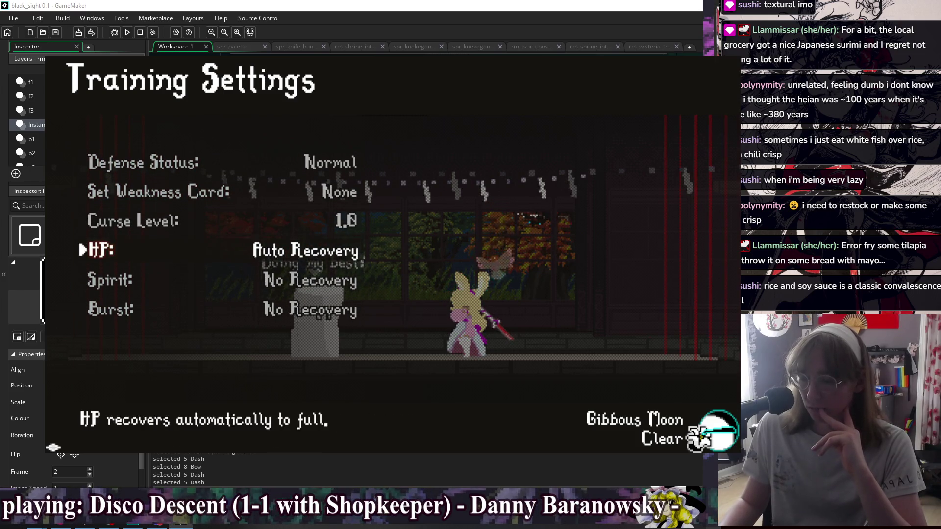
key(Left)
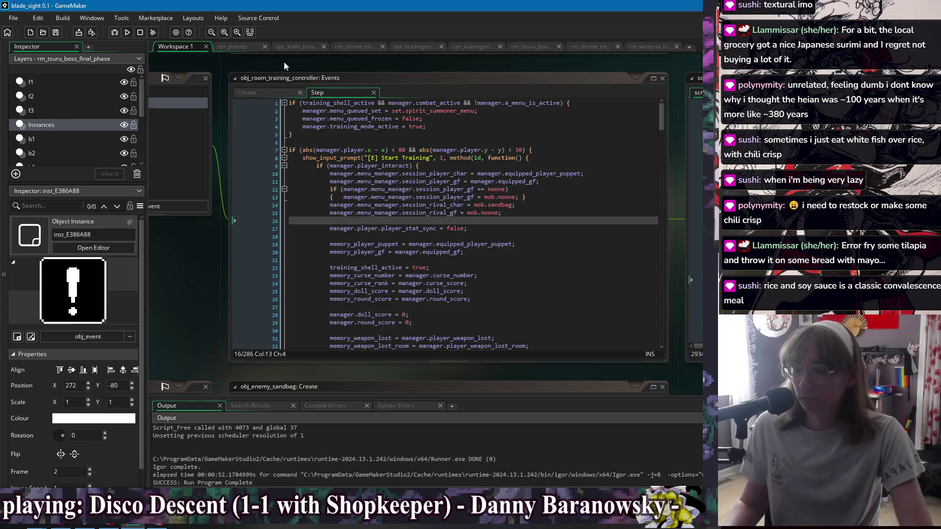
right_click(251, 60)
mouse_move(263, 72)
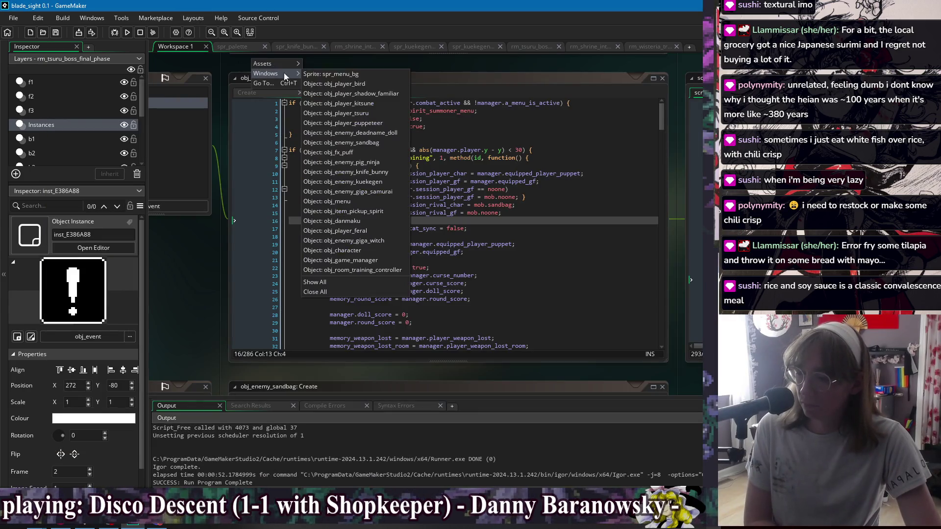
click(375, 261)
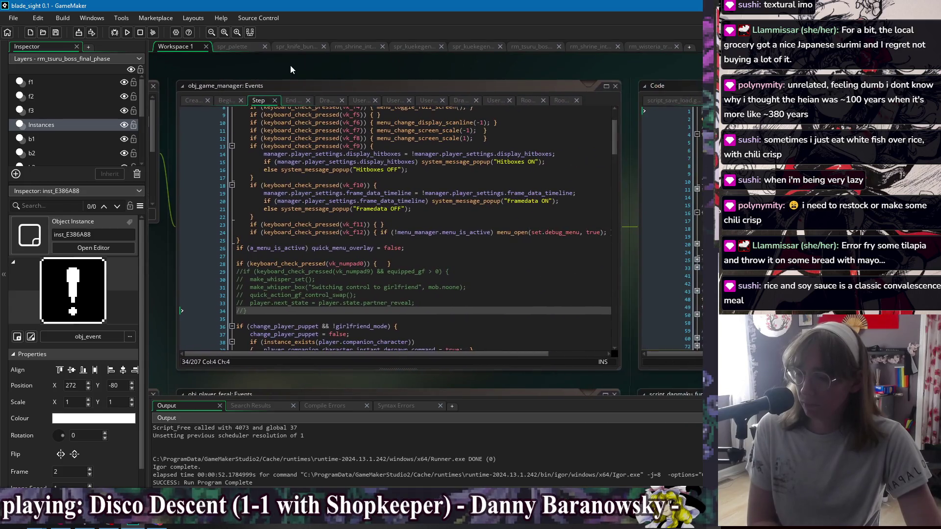
scroll(449, 309, down, 4)
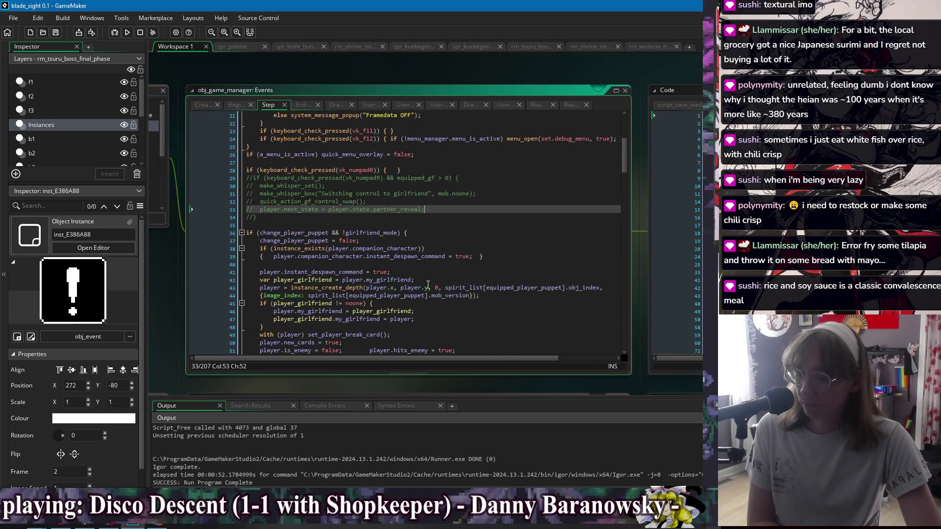
scroll(444, 290, up, 2)
click(445, 285)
********
_Problem to solve_
When you write out the material, reproduce each line exactly and omit any picture it holds.

_Completed exercise_
key(Left)
right_click(251, 60)
mouse_move(263, 72)
click(375, 261)
scroll(449, 309, down, 4)
scroll(444, 290, up, 2)
click(445, 285)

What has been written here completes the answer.